-- Exercises --
A. Which words in the passage about the Roger Clemens perjury verdict give a date, a weekday, or a length of time? List every one.
B. Can you reproduce the part of the Clemens verdict passage between "The logic behind" and "the jury room.", inclusive?

-- Document passage --
Unpacking post-trial comments by jurors in the Roger Clemens perjury trial, it appears the entire verdict came down to one thing: lack of credibility of the star witness.   The Washington Post reports that the two-month trial essentially came down to determining who was telling the truth:

When the jury of a dozen Washingtonians finally began deliberating the perjury case against baseball legend Roger Clemens after nine grueling weeks, it came down to one question: Who lied?  Jurors interviewed Wednesday after the star pitcher’s acquittal June 18 said it did not take long for the panel to decide that the government’s key witness, Clemen’s former strength coach Brian McNamee, had too much baggage to be trusted.

Based on the Clemens juror’s descriptions of McNamee’s testimony, it seems the prosecutors could have learned something from Rule 10 in our book  – The Jury Rules – about the importance of Presenting Credible Witnesses.   In one of our post-trial interviews, a juror equated cross-examination to a lie detector test and disclosed to us that witnesses who withstood cross-examination without altering their stories impressed him.

“I think the thing that I think made a good witness or a credible witness is someone who can actually stand up to the cross examination with the same answers they had previously. It’s just like taking a lie detector test—you can pass a lie detector test if you tell the truth. And most people don’t realize that the truth is the thing that works for the jury, because just like the judge can tell when somebody’s lying, most jurors can, too.”

The logic behind this is simple. If he tells the same story on direct as on cross, the witness will earn the respect of the jury. If the jury respects a witness as credible they will be able to do two things. First, they can rely on this witness. Second, they use the fact that the witness withstood cross examination to argue that this is the one witness in the whole trial who should be believed or that this witness should be believed over a witness who wavered. In other words, it gives the juror something to use to make his point in the jury room.

-- Records provided --

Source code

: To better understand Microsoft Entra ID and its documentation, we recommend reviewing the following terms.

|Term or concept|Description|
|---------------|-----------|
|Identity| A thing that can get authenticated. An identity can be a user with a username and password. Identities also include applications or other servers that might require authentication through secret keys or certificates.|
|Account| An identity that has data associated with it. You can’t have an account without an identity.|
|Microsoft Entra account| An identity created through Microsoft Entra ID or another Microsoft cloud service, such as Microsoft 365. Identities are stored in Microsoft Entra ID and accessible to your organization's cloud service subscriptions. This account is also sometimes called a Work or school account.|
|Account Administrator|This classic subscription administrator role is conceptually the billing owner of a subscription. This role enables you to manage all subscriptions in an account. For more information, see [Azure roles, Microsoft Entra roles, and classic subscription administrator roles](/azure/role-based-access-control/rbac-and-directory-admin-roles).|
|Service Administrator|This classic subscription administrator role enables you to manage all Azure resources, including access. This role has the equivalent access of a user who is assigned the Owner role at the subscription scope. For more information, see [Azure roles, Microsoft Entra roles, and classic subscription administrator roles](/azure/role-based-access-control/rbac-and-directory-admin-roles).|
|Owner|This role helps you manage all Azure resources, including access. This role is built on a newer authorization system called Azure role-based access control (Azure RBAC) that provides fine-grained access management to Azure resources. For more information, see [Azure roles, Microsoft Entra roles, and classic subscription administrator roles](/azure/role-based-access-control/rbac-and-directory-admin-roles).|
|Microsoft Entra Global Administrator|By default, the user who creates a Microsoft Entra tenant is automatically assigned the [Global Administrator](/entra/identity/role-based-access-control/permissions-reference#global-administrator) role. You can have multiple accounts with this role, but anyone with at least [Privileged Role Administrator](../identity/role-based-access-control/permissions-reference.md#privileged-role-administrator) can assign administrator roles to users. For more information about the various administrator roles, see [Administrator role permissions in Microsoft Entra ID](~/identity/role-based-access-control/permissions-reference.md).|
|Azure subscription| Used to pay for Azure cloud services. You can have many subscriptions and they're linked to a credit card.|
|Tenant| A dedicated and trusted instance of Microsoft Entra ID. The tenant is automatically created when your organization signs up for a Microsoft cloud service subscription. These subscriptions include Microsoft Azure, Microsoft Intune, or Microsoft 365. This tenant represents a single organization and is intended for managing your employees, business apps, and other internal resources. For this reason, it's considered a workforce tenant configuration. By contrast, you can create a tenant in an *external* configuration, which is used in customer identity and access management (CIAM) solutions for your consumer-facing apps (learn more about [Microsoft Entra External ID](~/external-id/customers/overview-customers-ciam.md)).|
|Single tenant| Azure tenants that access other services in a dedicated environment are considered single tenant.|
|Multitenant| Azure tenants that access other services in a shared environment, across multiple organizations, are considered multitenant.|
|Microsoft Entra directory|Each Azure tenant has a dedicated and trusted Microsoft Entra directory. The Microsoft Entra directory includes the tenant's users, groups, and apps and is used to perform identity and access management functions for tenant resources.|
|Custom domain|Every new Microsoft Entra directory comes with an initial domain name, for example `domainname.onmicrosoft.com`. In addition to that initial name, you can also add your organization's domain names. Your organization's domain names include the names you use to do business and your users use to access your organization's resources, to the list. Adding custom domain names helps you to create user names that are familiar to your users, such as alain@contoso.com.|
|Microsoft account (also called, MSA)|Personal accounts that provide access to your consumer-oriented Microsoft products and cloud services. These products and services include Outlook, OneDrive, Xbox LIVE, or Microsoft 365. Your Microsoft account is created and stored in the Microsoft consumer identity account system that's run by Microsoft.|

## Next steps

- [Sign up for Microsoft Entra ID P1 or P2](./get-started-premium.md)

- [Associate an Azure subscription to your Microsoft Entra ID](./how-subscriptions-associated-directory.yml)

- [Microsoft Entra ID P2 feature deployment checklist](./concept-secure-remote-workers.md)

-- Per-task outputs --
A.
- two-month
- nine grueling weeks
- Wednesday
- June 18

B.
The logic behind this is simple. If he tells the same story on direct as on cross, the witness will earn the respect of the jury. If the jury respects a witness as credible they will be able to do two things. First, they can rely on this witness. Second, they use the fact that the witness withstood cross examination to argue that this is the one witness in the whole trial who should be believed or that this witness should be believed over a witness who wavered. In other words, it gives the juror something to use to make his point in the jury room.